The chance of having a baby with Downs does increase with the age of both parents. When I gave birth to our son who experiences Downs Syndrome thirty years ago most obstetrics textbooks warned that the chance of having a baby with Downs increased with maternal age. But what about the father’s age?

In my research, I’ve found that it is a myth that women’s eggs age while older males have robust healthy sperm until they die; a 2011 NIH government report by Isiah D. Harris et al., have shown that as men age their sperm carry more mutations, they produce less sperm, and fewer reach the fallopian tubes to fertilize an egg. 

Scientists at The University of California, Berkeley, and the Lawrence Livermore National Laboratory have discovered that genetic defects in the sperm increase in men (Sarah Young, in a 2003 article published in the UC Berkeley News).

 According to a 2003 study by Fish et al., In the Journal of Urology, in women over 40, 50% of the children who experience Downs received the genetic defect from their paternal side.
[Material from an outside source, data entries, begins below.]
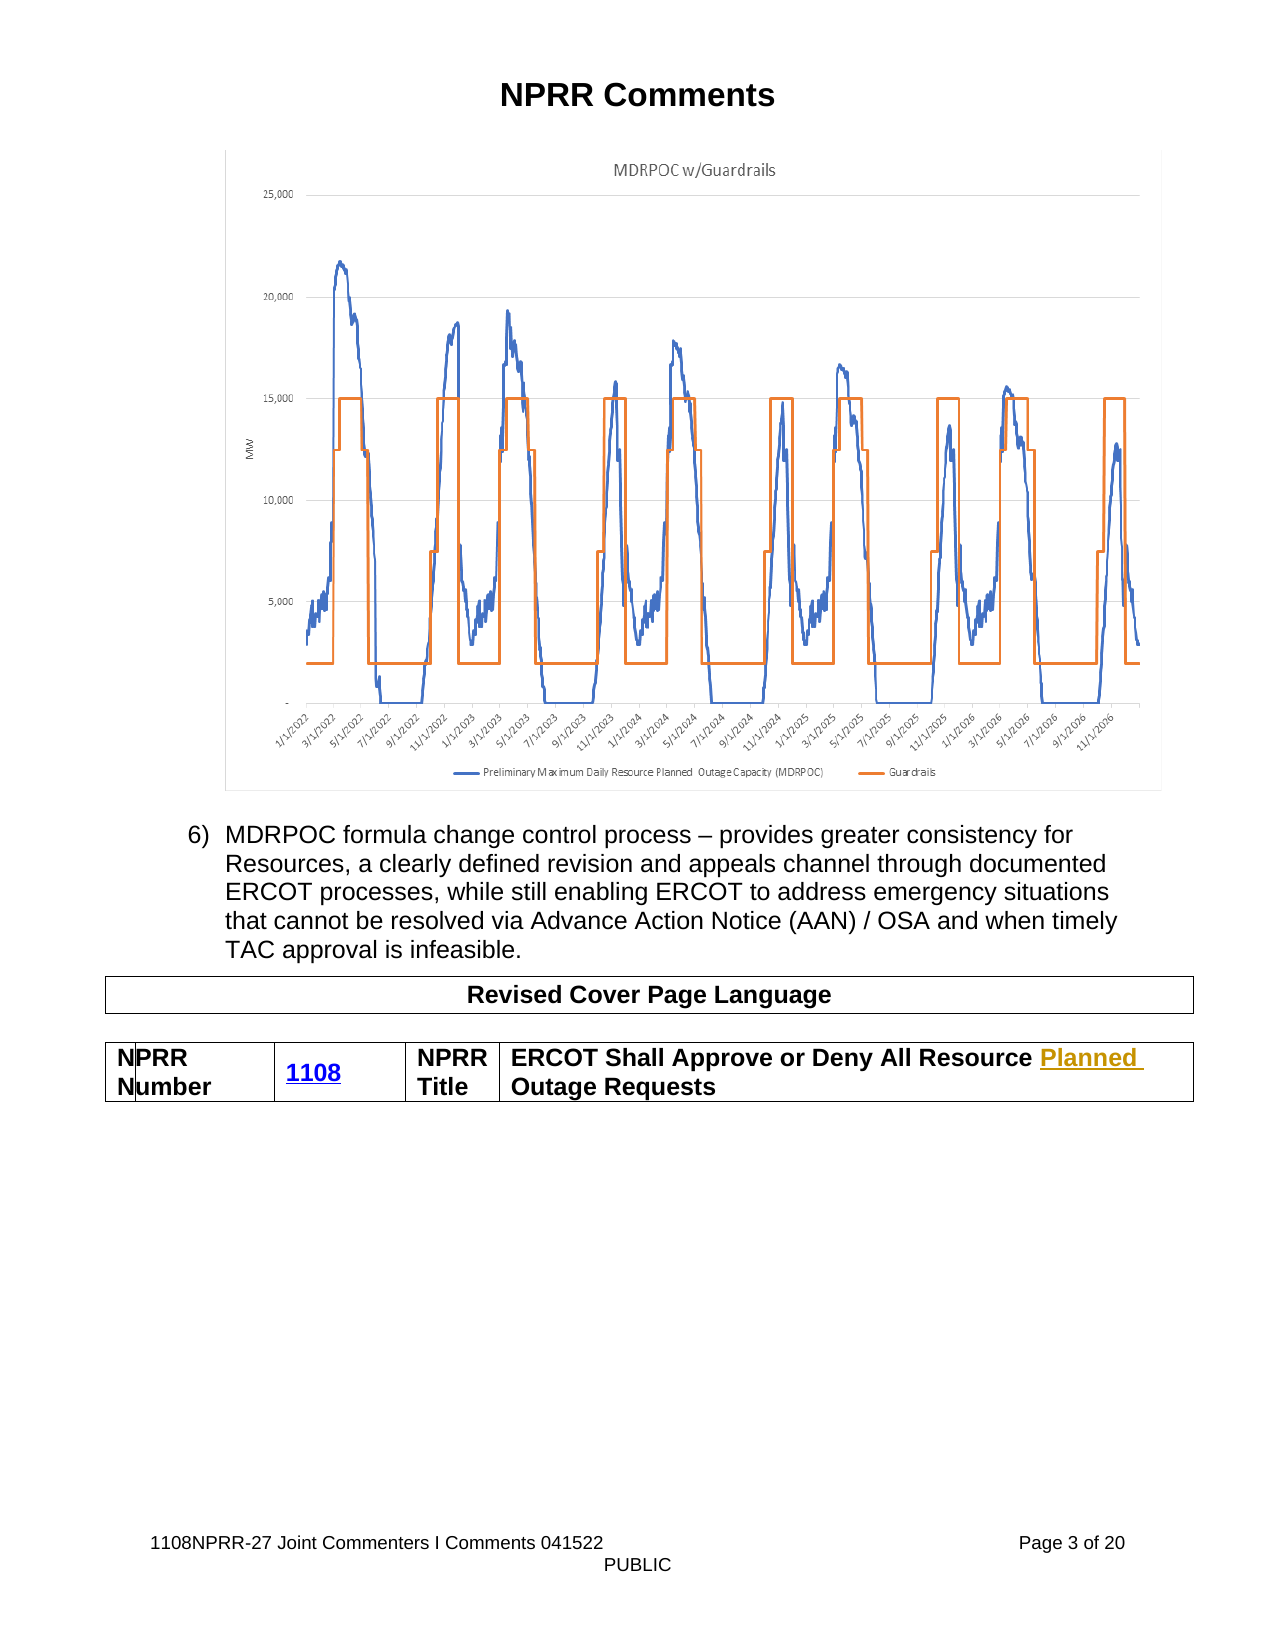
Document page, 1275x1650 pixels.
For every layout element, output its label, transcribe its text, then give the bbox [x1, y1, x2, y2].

table_header 1108 [275, 1043, 405, 1101]
table_header NPRR Number [106, 1043, 135, 1101]
list MDRPOC formula change control process – provides greater consistency for Resources, a clearly defined revision and appeals channel through documented ERCOT processes, while still enabling ERCOT to address emergency situations that cannot be resolved via Advance Action Notice (AAN) / OSA and when timely TAC approval is infeasible. [187, 820, 1125, 963]
table_header NPRR Number [136, 1043, 274, 1101]
table_header ERCOT Shall Approve or Deny All Resource Outage Requests [500, 1043, 1193, 1101]
picture [225, 150, 1162, 791]
table_header Revised Cover Page Language [106, 977, 1193, 1012]
table_header NPRR Title [406, 1043, 499, 1101]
This is not a blame or shame game; just a note that the rate of having a child with Downs increases with the ages of both parents.
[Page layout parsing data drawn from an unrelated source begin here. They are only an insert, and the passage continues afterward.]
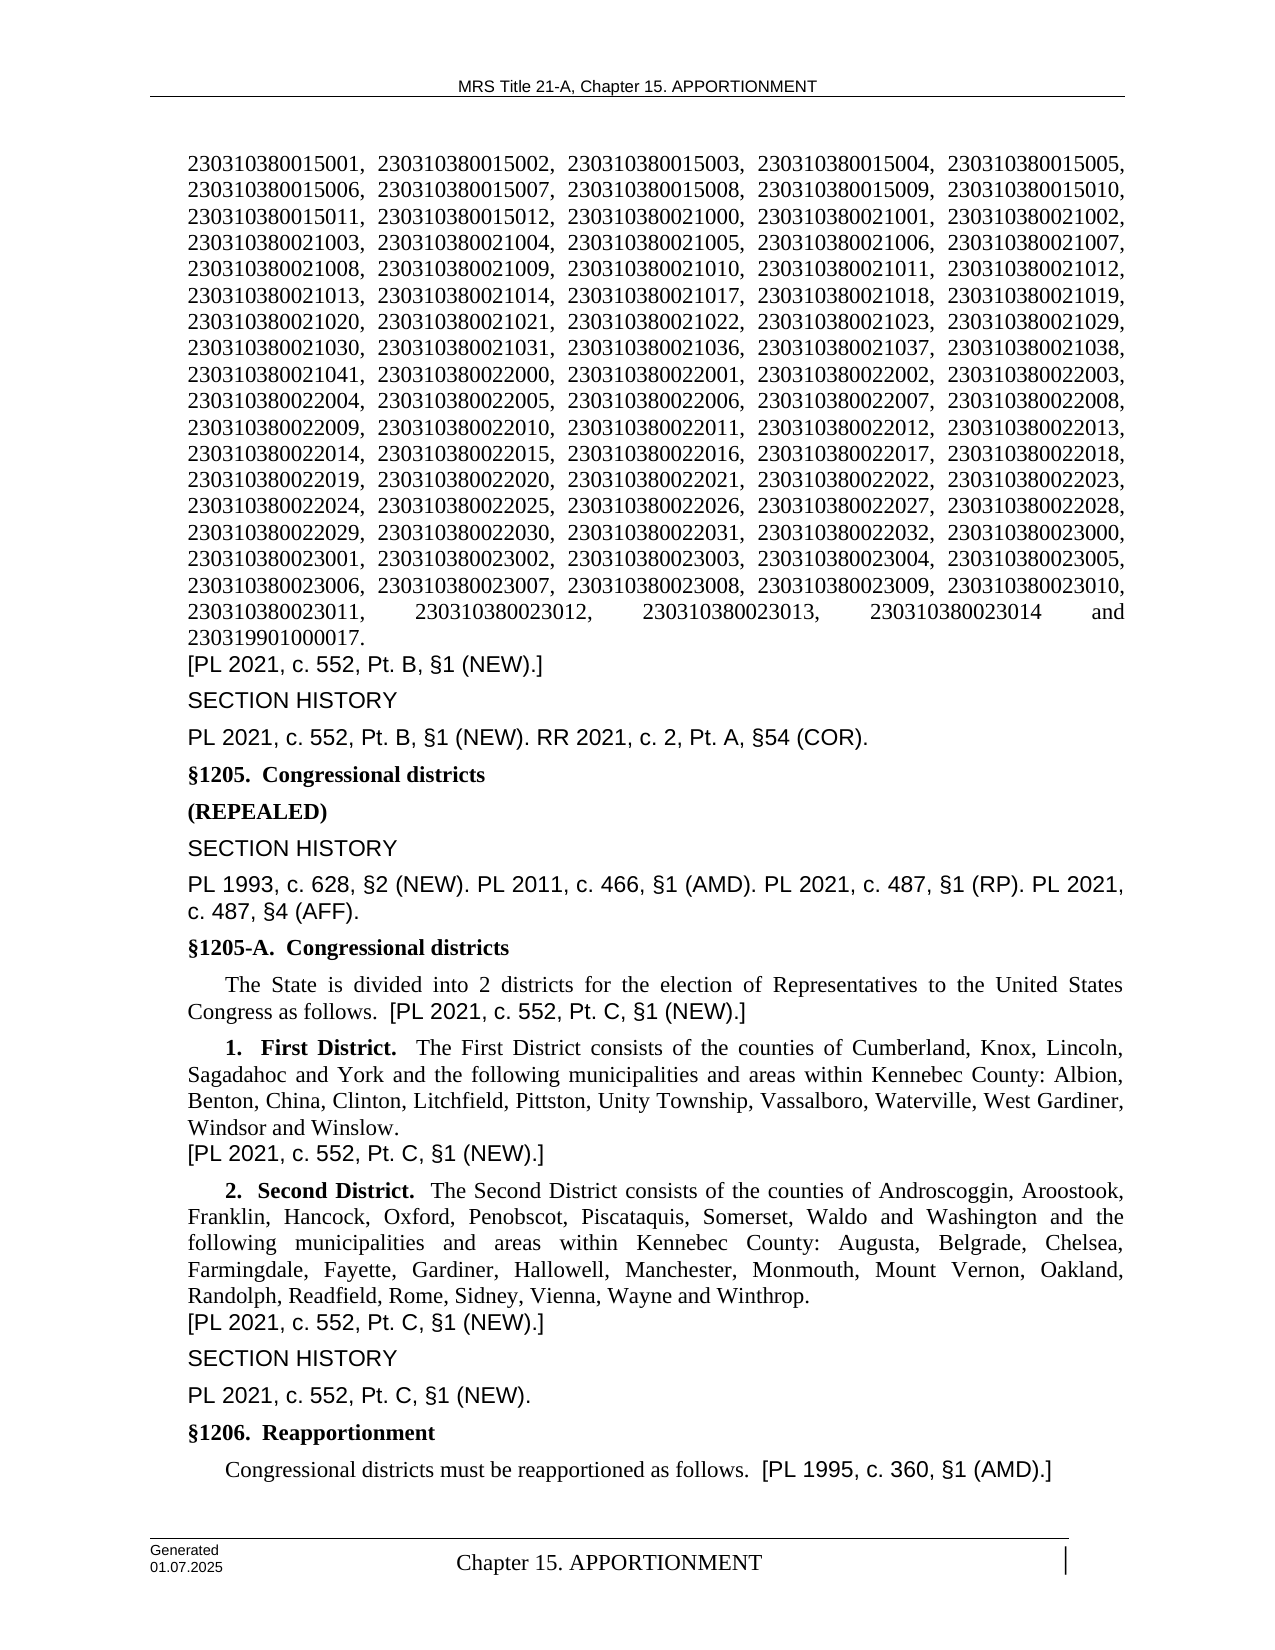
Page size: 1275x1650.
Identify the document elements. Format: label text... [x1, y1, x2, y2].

text [PL 2021, c. 552, Pt. C, §1 (NEW).] [187, 1140, 1125, 1166]
text 1. First District. The First District consists of the counties of Cumberland, Knox, Lincoln, Sagadahoc and York and the following municipalities and areas within Kennebec County: Albion, Benton, China, Clinton, Litchfield, Pittston, Unity Township, Vassalboro, Waterville, West Gardiner, Windsor and Winslow. [187, 1034, 1125, 1140]
text PL 2021, c. 552, Pt. B, §1 (NEW). RR 2021, c. 2, Pt. A, §54 (COR). [187, 724, 1125, 751]
text The State is divided into 2 districts for the election of Representatives to the United States Congress as follows. [PL 2021, c. 552, Pt. C, §1 (NEW).] [187, 971, 1125, 1024]
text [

I believe in education and being informed, and there are prenatal pregnancy tests that can help parents-to-be make an informed decision: 

Noninvasive prenatal screening tests are now available with the knowledge that placental cells are floating in the pregnant mother’s blood that can be checked for chromosomal abnormalities. It only requires a blood test and has a 93% detection rate. Invasive pregnancy tests like amniocentesis and Chorionic villi sampling have higher detection rates but can cause miscarriage.

Chorionic villi sampling has a 5% miscarriage rate and amnio has a 1-in-100 rate of miscarriage after the 15th week of pregnancy. But there is a catch: doing it earlier has a much higher rate of miscarriage. Having an abortion 15 to 23 weeks if you choose to terminate the pregnancy is a second-trimester abortion done in the hospital, and usually, as a D&C. So the risk of aborting a “normal” fetus or going through a more difficult miscarriage is a factor that can often be overlooked.

Always, always, consult with a qualified medical practitioner first, before embarking on any of these options.

Noninvasive tests require a blood test and can be done as early as the 10th week of pregnancy. First-trimester screening correctly identifies about 85% of the women carrying a baby who experiences Downs, with about a 5% false-positive test result, meaning the baby does not actually have Downs. 

At times you may feel like you are playing Russian Roulette. But a child is not a statistic and a child who experiences Down Syndrome is – first and foremost – a child, just like any other child with a genetic issue. None of us have a crystal ball to predict the future. Most of us are not perfect, and raising a child has its challenges, when you are given a child with Downs you just figure that out earlier than most.

Someone who chooses to terminate a pregnancy because the baby is Downs focuses on the difficulties in raising a child who is differently-abled. (personally, I hate the word “disabled”). Life will send you obstacles to overcome. In a group of Israeli mothers who bond because of our differently-abled children, we did an exercise: we put the names and medical conditions of our collective children in a bag. Each mother then drew a name in order to see herself in the other’s situation.  We – unanimously – wanted “our” child back.

After my son with Downs survived open-heart surgery we adopted a girl with Downs and they have been together ever since. Some of my children are not our biological children, but rather the children of our hearts.